As for Carrie-Anne, the appointment yesterday went perfectly. The oncologist assured us that everything seems to be working well, all the counts and markers are where they are supposed to be, and everything’s still very much on schedule. She was surprised to see Carrie-Anne’s hair – all of it! And her fingernails – long and strong and healthy! Those cold caps and frozen gloves are working! After the doctor spent a half hour praising Carrie-Anne for her diet, for her diligence with the vitamins and the cold caps and the rest, for her dedication to doing every single thing they’re telling her to do, she told Carrie-Anne she wanted to take a picture of her and put her on a poster as the perfect example for how someone needs to tackle cancer. That’s when I said, “I just can’t get her to quit smoking!”
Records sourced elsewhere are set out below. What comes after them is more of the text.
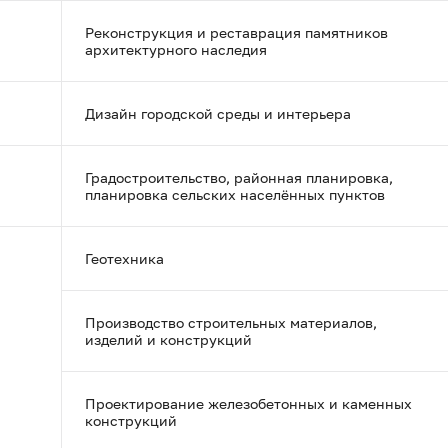
Реконструкция и реставрация памятников
архитектурного наследия
Дизайн городской среды и интерьера
Градостроительство, районная планировка,
планировка сельских населённых пунктов
Геотехника
Производство строительных материалов,
изделий и конструкций
Проектирование железобетонных и каменных
конструкций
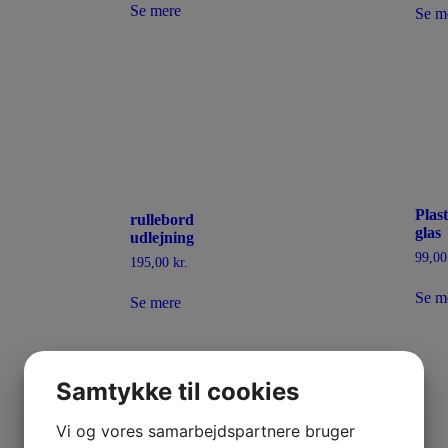
Se mere
Se m
Plast
rullebord
glas
udlejning
99,0
195,00
kr.
Se m
Se mere
Samtykke til cookies
Vi og vores samarbejdspartnere bruger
I wish you could have seen the doctor’s eyes.

And her face. She didn’t know what to say. Until Carrie-Anne assured her that I was joking. That was pretty funny.

Carrie-Anne and I continue to praise our God for the good people in our lives who are supporting her and loving us through this thing. Thank you so much for your prayers, your texts, your phone calls, your cards, your emails, your hugs, the food – all of it – an undeniable testimony to the way our Lord cares for his people through his people.